Ян Якелек из Великая Эпоха недавно провел углубленное интервью с Робертом Кеннеди-младшим и спросил его, в частности, о связи между поиском истины и страданием. Кеннеди вспомнил момент из своего детства, когда отец дал ему почитать книгу. Это было Чума Альберт Камю, изданной в 1947 году. Я вижу, как и почему сын был хорошо подготовлен к мукам нашего времени.
Для многих людей эти последние 3 года были первым опытом полного отрицания свободы. Заперты в своих домах. Мешают путешествовать. В разлуке с близкими. Вынужден проводить день за днем, размышляя о великих вещах, о которых раньше не задумывался: зачем я здесь, каковы мои цели, какова цель моей жизни?
Это была трансформация. Мы не первые, кто проходит через это. Это то, что испытали заключенные и предыдущие группы населения, находившиеся в изоляции. В классике Камю есть глава, описывающая внутреннюю жизнь людей, впервые попавших в карантин. Оно пришло внезапно на фоне смертельной болезни. Весь город с населением 200,000 XNUMX человек закрылся. Никто не входит и не выходит.

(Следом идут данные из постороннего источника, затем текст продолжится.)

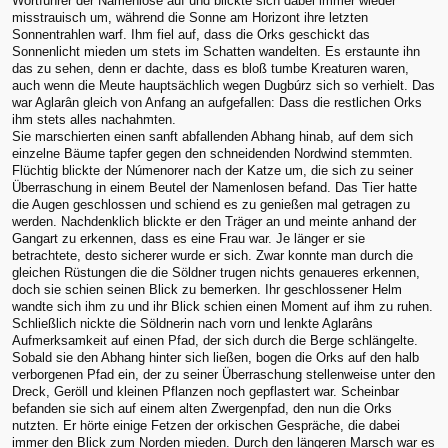
Wortführer der Namenlose auf und blickte sich dabei immer wieder
misstrauisch um, während die Sonne am Horizont ihre letzten
Sonnentrahlen warf. Ihm fiel auf, dass die Orks geschickt das
Sonnenlicht mieden um stets im Schatten wandelten. Es erstaunte ihn
das zu sehen, denn er dachte, dass es bloß tumbe Kreaturen waren,
auch wenn die Meute hauptsächlich wegen Dugbúrz sich so verhielt. Das
war Aglarân gleich von Anfang an aufgefallen: Dass die restlichen Orks
ihm stets alles nachahmten.
Sie marschierten einen sanft abfallenden Abhang hinab, auf dem sich
einzelne Bäume tapfer gegen den schneidenden Nordwind stemmten.
Flüchtig blickte der Númenorer nach der Katze um, die sich zu seiner
Überraschung in einem Beutel der Namenlosen befand. Das Tier hatte
die Augen geschlossen und schiend es zu genießen mal getragen zu
werden. Nachdenklich blickte er den Träger an und meinte anhand der
Gangart zu erkennen, dass es eine Frau war. Je länger er sie
betrachtete, desto sicherer wurde er sich. Zwar konnte man durch die
gleichen Rüstungen die die Söldner trugen nichts genaueres erkennen,
doch sie schien seinen Blick zu bemerken. Ihr geschlossener Helm
wandte sich ihm zu und ihr Blick schien einen Moment auf ihm zu ruhen.
Schließlich nickte die Söldnerin nach vorn und lenkte Aglarâns
Aufmerksamkeit auf einen Pfad, der sich durch die Berge schlängelte.
Sobald sie den Abhang hinter sich ließen, bogen die Orks auf den halb
verborgenen Pfad ein, der zu seiner Überraschung stellenweise unter den
Dreck, Geröll und kleinen Pflanzen noch gepflastert war. Scheinbar
befanden sie sich auf einem alten Zwergenpfad, den nun die Orks
nutzten. Er hörte einige Fetzen der orkischen Gespräche, die dabei
immer den Blick zum Norden mieden. Durch den längeren Marsch war es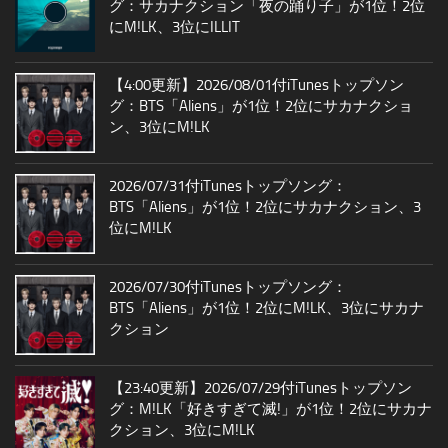
グ：サカナクション「夜の踊り子」が1位！2位
にM!LK、3位にILLIT
【4:00更新】2026/08/01付iTunesトップソン
グ：BTS「Aliens」が1位！2位にサカナクショ
ン、3位にM!LK
2026/07/31付iTunesトップソング：
BTS「Aliens」が1位！2位にサカナクション、3
位にM!LK
2026/07/30付iTunesトップソング：
BTS「Aliens」が1位！2位にM!LK、3位にサカナ
クション
【23:40更新】2026/07/29付iTunesトップソン
グ：M!LK「好きすぎて滅!」が1位！2位にサカナ
クション、3位にM!LK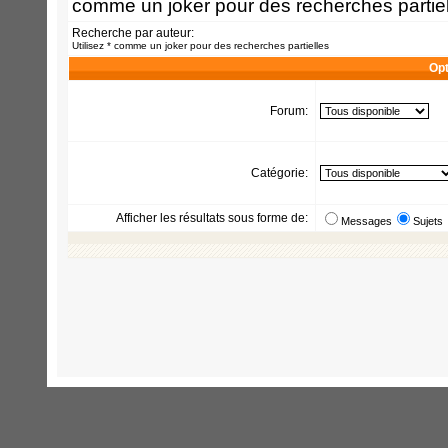
comme un joker pour des recherches partiel
Recherche par auteur:
Utilisez * comme un joker pour des recherches partielles
Opt
Forum:
Catégorie:
Afficher les résultats sous forme de:
Messages
Sujets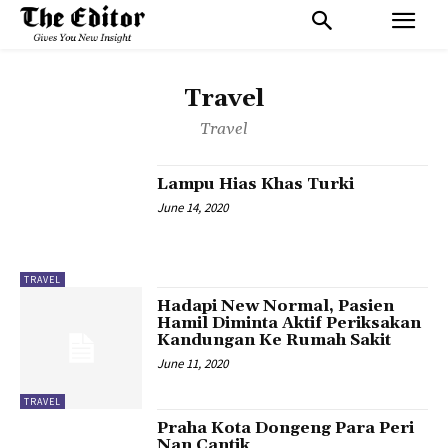
Travel
Travel
Lampu Hias Khas Turki
June 14, 2020
TRAVEL
Hadapi New Normal, Pasien
Hamil Diminta Aktif Periksakan
Kandungan Ke Rumah Sakit
June 11, 2020
TRAVEL
Praha Kota Dongeng Para Peri
Nan Cantik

Это вымысел, но слишком реальный. Я поражен проницательной проницательностью Камю. Читать его медленно и почти вслух — это опыт. Поэзия прозы невероятна, но тем более глубина познания внутренней работы ума.
Одной интересной особенностью повествования является различие в общении. Они могли общаться с внешним миром только по телеграфу и с ограниченным словарным запасом. Были и исходящие письма, но никто не знал, увидит ли их предполагаемый получатель. Сегодня, конечно, у нас есть огромные возможности для цифрового общения в аудио и видео, что прекрасно, но не может заменить свободу собраний и встреч.
Здесь я цитирую эту главу. Я надеюсь, что это поможет вам понять себя так же, как помогло мне осознать свой собственный опыт. Вся книга убедительна. Вы можете скачать или прочитать ее бесплатно на Archive.org.
Отныне можно сказать, что чума беспокоила всех нас. До сих пор, как бы он ни был удивлен странными вещами, происходящими вокруг него, каждый отдельный гражданин занимался своими обычными делами, насколько это было возможно. И, без сомнения, продолжал бы это делать. Но как только городские ворота закрылись, каждый из нас понял, что все, в том числе и рассказчик, находятся, так сказать, в одной лодке, и каждому придется приспосабливаться к новым условиям жизни. Так, например, обычно такое индивидуальное чувство, как боль разлуки с теми, кого любишь, вдруг стало чувством, которое разделяло всех одинаково и — вместе со страхом — величайшей скорбью долгого периода изгнания, который предстоял.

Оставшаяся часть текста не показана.